───── Data for the task ─────

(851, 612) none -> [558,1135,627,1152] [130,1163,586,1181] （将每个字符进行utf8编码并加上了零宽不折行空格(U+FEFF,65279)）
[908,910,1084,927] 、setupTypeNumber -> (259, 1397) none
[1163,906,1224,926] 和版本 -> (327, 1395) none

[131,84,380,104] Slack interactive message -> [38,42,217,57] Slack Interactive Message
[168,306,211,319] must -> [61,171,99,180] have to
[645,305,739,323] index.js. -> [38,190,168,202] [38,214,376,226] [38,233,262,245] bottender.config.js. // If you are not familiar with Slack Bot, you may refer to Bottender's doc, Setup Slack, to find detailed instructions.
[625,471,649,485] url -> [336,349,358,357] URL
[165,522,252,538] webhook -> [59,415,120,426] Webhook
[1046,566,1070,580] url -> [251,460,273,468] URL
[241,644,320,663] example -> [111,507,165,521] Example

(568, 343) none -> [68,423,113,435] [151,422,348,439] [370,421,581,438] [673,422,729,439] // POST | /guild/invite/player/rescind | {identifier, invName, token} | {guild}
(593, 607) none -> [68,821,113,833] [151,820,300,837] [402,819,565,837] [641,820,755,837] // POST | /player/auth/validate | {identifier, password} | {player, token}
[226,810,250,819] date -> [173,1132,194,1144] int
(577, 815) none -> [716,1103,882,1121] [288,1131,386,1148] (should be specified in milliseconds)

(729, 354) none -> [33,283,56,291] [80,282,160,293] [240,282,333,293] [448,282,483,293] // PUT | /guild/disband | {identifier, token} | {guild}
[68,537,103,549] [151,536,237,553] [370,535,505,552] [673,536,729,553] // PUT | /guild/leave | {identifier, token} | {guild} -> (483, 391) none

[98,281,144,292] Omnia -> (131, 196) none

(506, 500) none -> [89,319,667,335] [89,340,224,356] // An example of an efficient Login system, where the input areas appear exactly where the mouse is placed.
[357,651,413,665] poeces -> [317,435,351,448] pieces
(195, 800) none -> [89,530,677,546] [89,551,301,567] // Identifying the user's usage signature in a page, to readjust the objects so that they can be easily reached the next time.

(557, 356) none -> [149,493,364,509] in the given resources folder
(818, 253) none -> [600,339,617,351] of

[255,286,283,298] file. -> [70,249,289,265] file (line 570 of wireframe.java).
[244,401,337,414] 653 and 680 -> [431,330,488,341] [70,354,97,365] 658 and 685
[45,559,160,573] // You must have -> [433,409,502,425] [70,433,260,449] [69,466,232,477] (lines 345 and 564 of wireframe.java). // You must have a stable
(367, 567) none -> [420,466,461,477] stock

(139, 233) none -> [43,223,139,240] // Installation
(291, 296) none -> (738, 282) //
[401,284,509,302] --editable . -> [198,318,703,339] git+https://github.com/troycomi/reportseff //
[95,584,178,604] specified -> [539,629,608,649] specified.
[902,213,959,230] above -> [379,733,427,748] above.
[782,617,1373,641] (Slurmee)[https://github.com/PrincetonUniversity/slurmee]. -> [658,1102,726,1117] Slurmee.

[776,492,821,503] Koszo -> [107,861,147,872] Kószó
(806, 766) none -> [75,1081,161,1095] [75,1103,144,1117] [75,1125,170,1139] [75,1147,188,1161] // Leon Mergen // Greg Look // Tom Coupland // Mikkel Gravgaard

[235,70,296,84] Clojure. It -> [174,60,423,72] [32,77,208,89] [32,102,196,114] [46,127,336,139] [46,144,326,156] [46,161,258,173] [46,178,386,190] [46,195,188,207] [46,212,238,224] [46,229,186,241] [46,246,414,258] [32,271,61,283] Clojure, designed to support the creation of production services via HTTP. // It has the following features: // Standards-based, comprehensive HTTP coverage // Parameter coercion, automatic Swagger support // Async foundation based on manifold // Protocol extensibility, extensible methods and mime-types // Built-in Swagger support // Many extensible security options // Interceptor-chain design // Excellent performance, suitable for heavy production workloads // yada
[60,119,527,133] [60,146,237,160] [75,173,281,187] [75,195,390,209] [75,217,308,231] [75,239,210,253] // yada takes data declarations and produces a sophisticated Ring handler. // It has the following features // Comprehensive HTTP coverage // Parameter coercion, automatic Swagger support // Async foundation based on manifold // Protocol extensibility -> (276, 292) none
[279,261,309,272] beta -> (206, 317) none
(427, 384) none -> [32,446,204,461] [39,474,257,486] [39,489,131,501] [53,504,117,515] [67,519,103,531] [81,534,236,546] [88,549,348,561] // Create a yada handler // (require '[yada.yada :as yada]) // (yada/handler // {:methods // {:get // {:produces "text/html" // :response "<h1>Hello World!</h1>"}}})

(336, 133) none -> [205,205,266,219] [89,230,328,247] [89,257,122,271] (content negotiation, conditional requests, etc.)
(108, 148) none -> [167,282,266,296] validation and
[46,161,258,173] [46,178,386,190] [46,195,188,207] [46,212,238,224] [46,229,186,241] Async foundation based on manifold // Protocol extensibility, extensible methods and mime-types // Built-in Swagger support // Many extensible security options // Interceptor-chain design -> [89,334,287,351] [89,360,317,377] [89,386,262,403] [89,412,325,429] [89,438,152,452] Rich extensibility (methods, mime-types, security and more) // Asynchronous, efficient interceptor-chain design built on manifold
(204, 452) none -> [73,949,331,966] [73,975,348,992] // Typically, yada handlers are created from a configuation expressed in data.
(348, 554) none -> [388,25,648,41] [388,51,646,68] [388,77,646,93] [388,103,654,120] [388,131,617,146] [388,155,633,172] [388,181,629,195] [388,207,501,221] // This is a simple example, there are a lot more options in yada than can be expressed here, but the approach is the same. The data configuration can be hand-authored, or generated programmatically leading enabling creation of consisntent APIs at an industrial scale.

─────

Task: Transcribe all the entries, keeping each one exactly as it is.

Expected answer:
(851, 612) none -> [558,1135,627,1152] [130,1163,586,1181] （将每个字符进行utf8编码并加上了零宽不折行空格(U+FEFF,65279)）
[908,910,1084,927] 、setupTypeNumber -> (259, 1397) none
[1163,906,1224,926] 和版本 -> (327, 1395) none

[131,84,380,104] Slack interactive message -> [38,42,217,57] Slack Interactive Message
[168,306,211,319] must -> [61,171,99,180] have to
[645,305,739,323] index.js. -> [38,190,168,202] [38,214,376,226] [38,233,262,245] bottender.config.js. // If you are not familiar with Slack Bot, you may refer to Bottender's doc, Setup Slack, to find detailed instructions.
[625,471,649,485] url -> [336,349,358,357] URL
[165,522,252,538] webhook -> [59,415,120,426] Webhook
[1046,566,1070,580] url -> [251,460,273,468] URL
[241,644,320,663] example -> [111,507,165,521] Example

(568, 343) none -> [68,423,113,435] [151,422,348,439] [370,421,581,438] [673,422,729,439] // POST | /guild/invite/player/rescind | {identifier, invName, token} | {guild}
(593, 607) none -> [68,821,113,833] [151,820,300,837] [402,819,565,837] [641,820,755,837] // POST | /player/auth/validate | {identifier, password} | {player, token}
[226,810,250,819] date -> [173,1132,194,1144] int
(577, 815) none -> [716,1103,882,1121] [288,1131,386,1148] (should be specified in milliseconds)

(729, 354) none -> [33,283,56,291] [80,282,160,293] [240,282,333,293] [448,282,483,293] // PUT | /guild/disband | {identifier, token} | {guild}
[68,537,103,549] [151,536,237,553] [370,535,505,552] [673,536,729,553] // PUT | /guild/leave | {identifier, token} | {guild} -> (483, 391) none

[98,281,144,292] Omnia -> (131, 196) none

(506, 500) none -> [89,319,667,335] [89,340,224,356] // An example of an efficient Login system, where the input areas appear exactly where the mouse is placed.
[357,651,413,665] poeces -> [317,435,351,448] pieces
(195, 800) none -> [89,530,677,546] [89,551,301,567] // Identifying the user's usage signature in a page, to readjust the objects so that they can be easily reached the next time.

(557, 356) none -> [149,493,364,509] in the given resources folder
(818, 253) none -> [600,339,617,351] of

[255,286,283,298] file. -> [70,249,289,265] file (line 570 of wireframe.java).
[244,401,337,414] 653 and 680 -> [431,330,488,341] [70,354,97,365] 658 and 685
[45,559,160,573] // You must have -> [433,409,502,425] [70,433,260,449] [69,466,232,477] (lines 345 and 564 of wireframe.java). // You must have a stable
(367, 567) none -> [420,466,461,477] stock

(139, 233) none -> [43,223,139,240] // Installation
(291, 296) none -> (738, 282) //
[401,284,509,302] --editable . -> [198,318,703,339] git+https://github.com/troycomi/reportseff //
[95,584,178,604] specified -> [539,629,608,649] specified.
[902,213,959,230] above -> [379,733,427,748] above.
[782,617,1373,641] (Slurmee)[https://github.com/PrincetonUniversity/slurmee]. -> [658,1102,726,1117] Slurmee.

[776,492,821,503] Koszo -> [107,861,147,872] Kószó
(806, 766) none -> [75,1081,161,1095] [75,1103,144,1117] [75,1125,170,1139] [75,1147,188,1161] // Leon Mergen // Greg Look // Tom Coupland // Mikkel Gravgaard

[235,70,296,84] Clojure. It -> [174,60,423,72] [32,77,208,89] [32,102,196,114] [46,127,336,139] [46,144,326,156] [46,161,258,173] [46,178,386,190] [46,195,188,207] [46,212,238,224] [46,229,186,241] [46,246,414,258] [32,271,61,283] Clojure, designed to support the creation of production services via HTTP. // It has the following features: // Standards-based, comprehensive HTTP coverage // Parameter coercion, automatic Swagger support // Async foundation based on manifold // Protocol extensibility, extensible methods and mime-types // Built-in Swagger support // Many extensible security options // Interceptor-chain design // Excellent performance, suitable for heavy production workloads // yada
[60,119,527,133] [60,146,237,160] [75,173,281,187] [75,195,390,209] [75,217,308,231] [75,239,210,253] // yada takes data declarations and produces a sophisticated Ring handler. // It has the following features // Comprehensive HTTP coverage // Parameter coercion, automatic Swagger support // Async foundation based on manifold // Protocol extensibility -> (276, 292) none
[279,261,309,272] beta -> (206, 317) none
(427, 384) none -> [32,446,204,461] [39,474,257,486] [39,489,131,501] [53,504,117,515] [67,519,103,531] [81,534,236,546] [88,549,348,561] // Create a yada handler // (require '[yada.yada :as yada]) // (yada/handler // {:methods // {:get // {:produces "text/html" // :response "<h1>Hello World!</h1>"}}})

(336, 133) none -> [205,205,266,219] [89,230,328,247] [89,257,122,271] (content negotiation, conditional requests, etc.)
(108, 148) none -> [167,282,266,296] validation and
[46,161,258,173] [46,178,386,190] [46,195,188,207] [46,212,238,224] [46,229,186,241] Async foundation based on manifold // Protocol extensibility, extensible methods and mime-types // Built-in Swagger support // Many extensible security options // Interceptor-chain design -> [89,334,287,351] [89,360,317,377] [89,386,262,403] [89,412,325,429] [89,438,152,452] Rich extensibility (methods, mime-types, security and more) // Asynchronous, efficient interceptor-chain design built on manifold
(204, 452) none -> [73,949,331,966] [73,975,348,992] // Typically, yada handlers are created from a configuation expressed in data.
(348, 554) none -> [388,25,648,41] [388,51,646,68] [388,77,646,93] [388,103,654,120] [388,131,617,146] [388,155,633,172] [388,181,629,195] [388,207,501,221] // This is a simple example, there are a lot more options in yada than can be expressed here, but the approach is the same. The data configuration can be hand-authored, or generated programmatically leading enabling creation of consisntent APIs at an industrial scale.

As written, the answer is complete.